Large language models (LLMs) have become increasingly adept at answering questions using external information. This is often done via a method known as Retrieval-Augmented Generation (RAG), where LLMs search for and incorporate relevant information from external sources like the internet. However, this reliance on external data opens up a vulnerability: if the referenced information is inaccurate or intentionally misleading, the LLM’s responses can be compromised.

A new paper proposes a simple but effective technique called “chain-of-defensive-thought” to mitigate this risk, significantly improving LLM robustness against corrupted reference data. The method draws inspiration from the way humans handle conflicting information, by prompting the LLM to first identify relevant sources and then cross-validate information across them before arriving at an answer.

The core idea involves providing LLMs with a few examples demonstrating this structured reasoning process. Instead of directly answering a question based on given references, the LLM is guided to:

  1. Identify relevant contexts: Determine which provided sources contain information pertinent to the query.

  2. Assess reliability: Evaluate the consistency and support for information across different sources. This helps identify and discount potentially unreliable or contradictory references.

  3. Answer defensively: Based on the most reliable and relevant sources, answer the query.

For instance, imagine an LLM is asked a question about the height of the Eiffel Tower, and is given ten external articles. Nine articles correctly state the height, but one article has been tampered with, and claims a wildly incorrect height. A standard LLM might be misled by this corrupted reference. In contrast, an LLM using the “chain-of-defensive-thought” method will:

  • Recognize that the corrupted article’s height claim contradicts the other nine articles.
  • Identify the nine consistent articles as the most reliable source of information.
  • Provide an answer based on the consistent data, effectively ignoring the misinformation.

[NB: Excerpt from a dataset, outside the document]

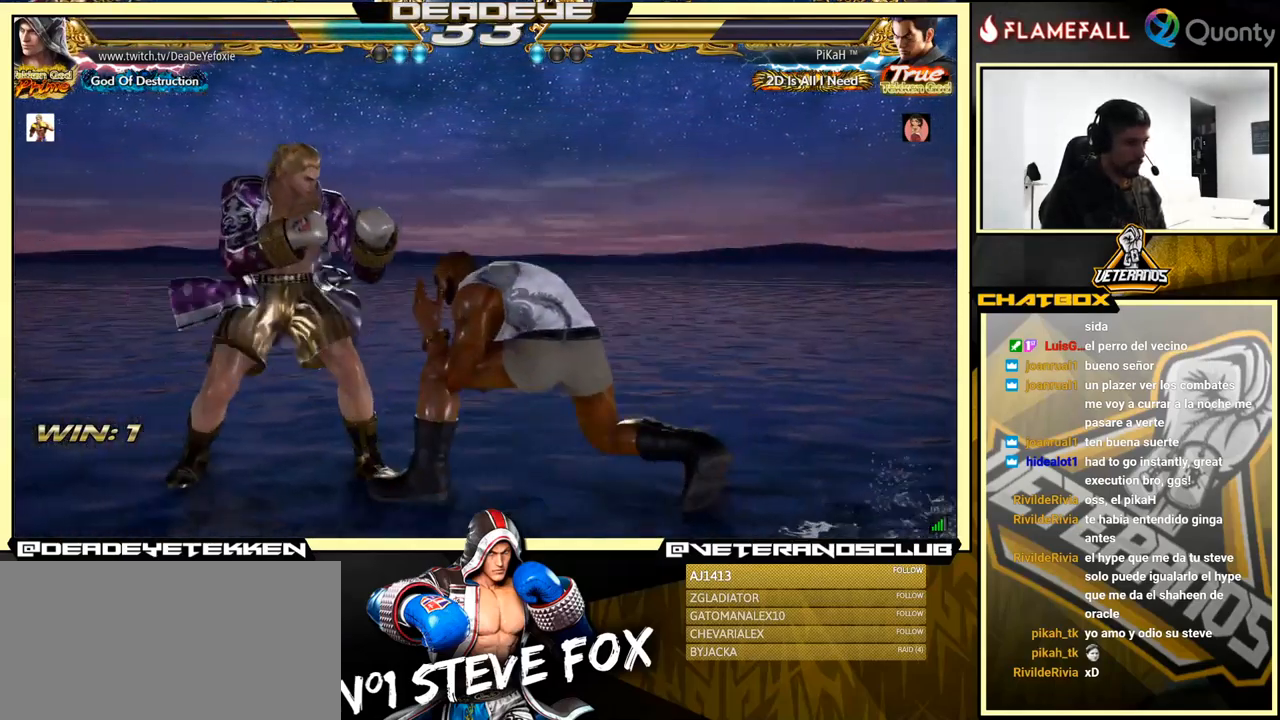
{"buttons": [], "left_stick": "down-left", "events": [[433, "left_stick", "down-left"]]}
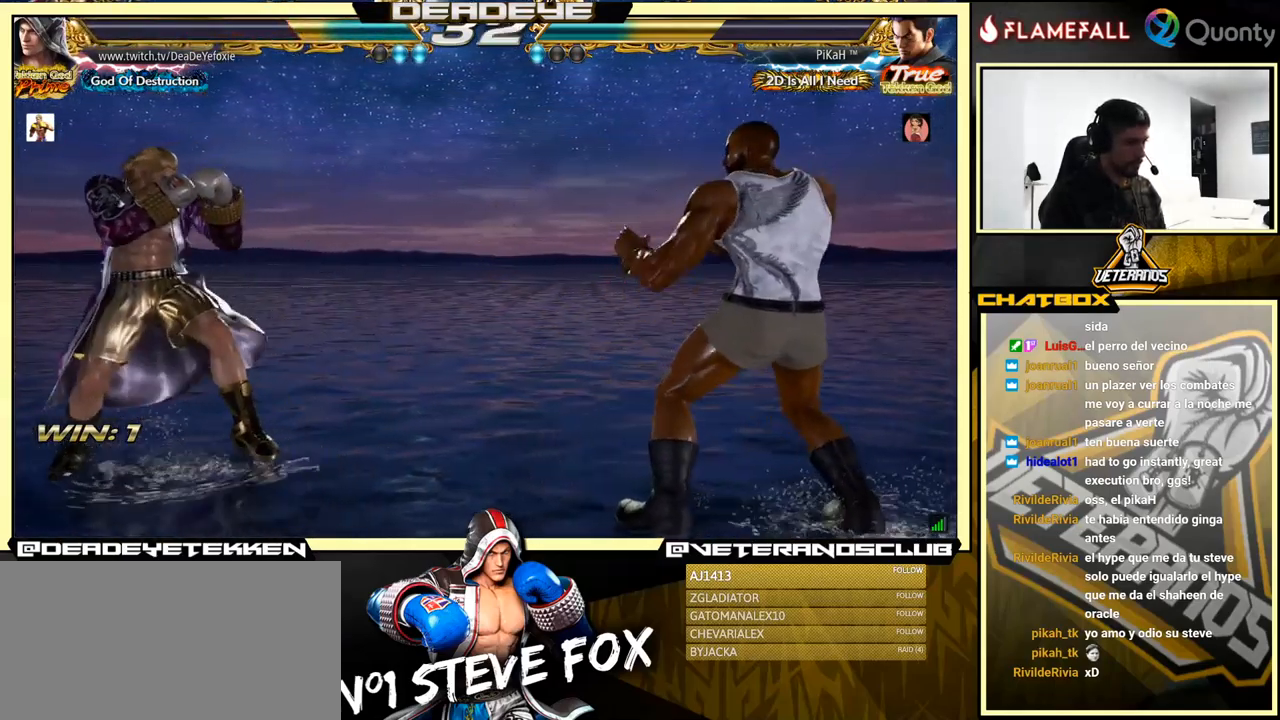
{"buttons": ["CROSS"], "left_stick": "down-right", "events": [[16, "left_stick", "center"], [66, "left_stick", "left"], [200, "left_stick", "down-right"], [216, "TRIANGLE", "down"], [316, "TRIANGLE", "up"], [350, "CROSS", "down"]]}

The paper’s authors tested this method across a range of LLMs, including GPT-4o, GPT-3.5-turbo, and several open-source models. They evaluated performance on tasks like answering factual questions from the Natural Questions and RealTime QA datasets, in the presence of reference corruption attacks such as prompt injection and knowledge corruption. The results showed remarkable improvements in robustness.

For example, on the Natural Questions dataset, the accuracy of GPT-4o plummeted from 60% to as low as 3% when even just 1 out of 10 provided references was corrupted with prompt injection attacks. However, with “chain-of-defensive-thought” prompting, GPT-4o maintained an accuracy of 50% under the same attack conditions. The researchers found that this technique consistently boosts the resilience of LLMs when external references have been compromised. The key benefit is that it requires no additional training, instead relying on clever prompt engineering to elicit robust reasoning.